Diabolicamente difficile
Non c’è da stupirsi se un maestro come il messicano Daniel Sada (1953-2011),
autore di una vasta opera narrativa – otto antologie di racconti e undici romanzi
– sviluppata nel corso dell’ultimo trentennio, viene tradotto in italiano solo due
anni dopo la sua morte, avvenuta a Città del Messico nello stesso giorno in cui
gli veniva assegnato il Premio Nacional de Ciencias y Artes. Ormai considerato
un classico nel suo paese, immensamente lodato dalla critica latinoamericana e spagnola,
come da autori quali Fuentes, Poniatowska, Mutis e Roberto Bolaño (lettore finissimo,
quando non si lasciava vincere da antipatie personali o da eccessivi entusiasmi
amicali), Sada è infatti uno scrittore impegnativo, molto lontano dal peraltro inesistente
gusto medio cui si rifà ormai il mercato editoriale e dalla richiesta di immediata,
facile leggibilità che ne consegue; né va sottovalutata la “sfida titanica” (la
definizione è del più esigente tra i critici messicani, Christopher Domínguez Michael)
che rappresenta per il traduttore la sua scrittura inconfondibile, basata su una
lingua lavoratissima dalla sintassi spesso frammentata, su un vocabolario sovrabbondante
in cui neologismi d’invenzione si mescolano a espressioni colloquiali e locali in
un colto gioco di rimandi e trasformazioni, e infine sul ritmo e la cadenza della
frase, in cui si intravedono gli ottonari dei corridos, della rancheras
e della poesia popolare.
Una proposta estetica radicale e ben definita, in cui confluiscono la lettura
dei classici (“La Divina Commedia per me è un modello. Volevo scrivere così”, confessa
Sada in un’intervista), l’influenza del Secolo d’Oro spagnolo e della tradizione
picaresca e un confronto continuo con le voci della strada, nonché la fluviale dilatazione
di vicende in apparenza minime, che però riescono a trasformarsi nell’esplorazione
non solo di un paese e della sua storia dolente, ma anche “dell’essenza dell’uomo”,
come osserva Alvaro Mutis riferendosi a quella che viene considerata l’opera capitale
dello scrittore messicano, ovvero Porque parece mentira la verdad nunca se sabe,
inarrivabile romanzo su una frode elettorale compiuta in un paesino di frontiera.
Le sue 650 pagine, popolate da oltre 90 personaggi, sono fatte di infiniti episodi
all’apparenza indipendenti ma che si inseriscono in un disegno complessivo, componendo
un mosaico fantasmagorico che non ha bisogno di ricorrere ai trucchetti del realismo
magico né a quelli del “crasso realismo” tipico, secondo Sada, di buona parte della
letteratura messicana, influenzata prima dal naturalismo francese e poi da quello
nordamericano. È soprattutto a questo romanzo “diabolicamente difficile” (così lo
definisce Domínguez Michael) che si deve la fama di Sada, ma tutta la sua opera
– dall’ancora acerbo e tuttavia notevolissimo Lampa vida (1980) fino al postumo
El lenguaje del juego (2012), sull’ineluttabile rovina di un paesetto di
frontiera e di una famiglia, inghiottiti dal narcotraffico – testimonia la capacità
di produrre opere differenti che non si è mai tentati di definire “minori”.

__Estratto del dataset__.
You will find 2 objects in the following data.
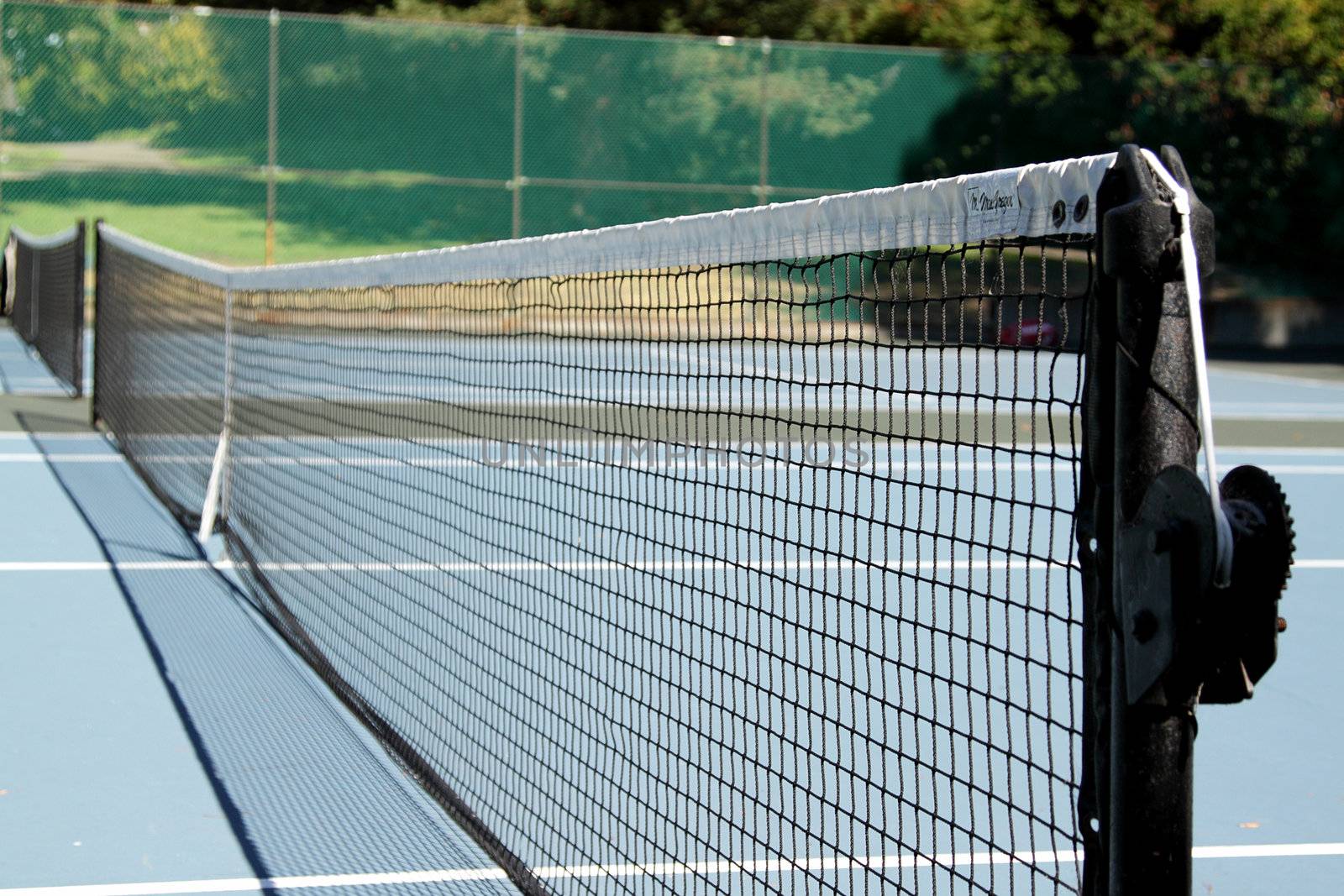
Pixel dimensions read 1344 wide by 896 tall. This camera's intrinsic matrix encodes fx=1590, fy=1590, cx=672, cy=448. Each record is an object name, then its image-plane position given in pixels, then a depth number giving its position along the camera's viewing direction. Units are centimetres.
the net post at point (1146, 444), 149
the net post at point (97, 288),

__Requisiti del compito__. Ripeti parola per parola la parte del brano su Daniel Sada che comincia con "Una proposta estetica" e prosegue fino a "paesino di frontiera.".

__Compito svolto__.
Una proposta estetica radicale e ben definita, in cui confluiscono la lettura
dei classici (“La Divina Commedia per me è un modello. Volevo scrivere così”, confessa
Sada in un’intervista), l’influenza del Secolo d’Oro spagnolo e della tradizione
picaresca e un confronto continuo con le voci della strada, nonché la fluviale dilatazione
di vicende in apparenza minime, che però riescono a trasformarsi nell’esplorazione
non solo di un paese e della sua storia dolente, ma anche “dell’essenza dell’uomo”,
come osserva Alvaro Mutis riferendosi a quella che viene considerata l’opera capitale
dello scrittore messicano, ovvero Porque parece mentira la verdad nunca se sabe,
inarrivabile romanzo su una frode elettorale compiuta in un paesino di frontiera.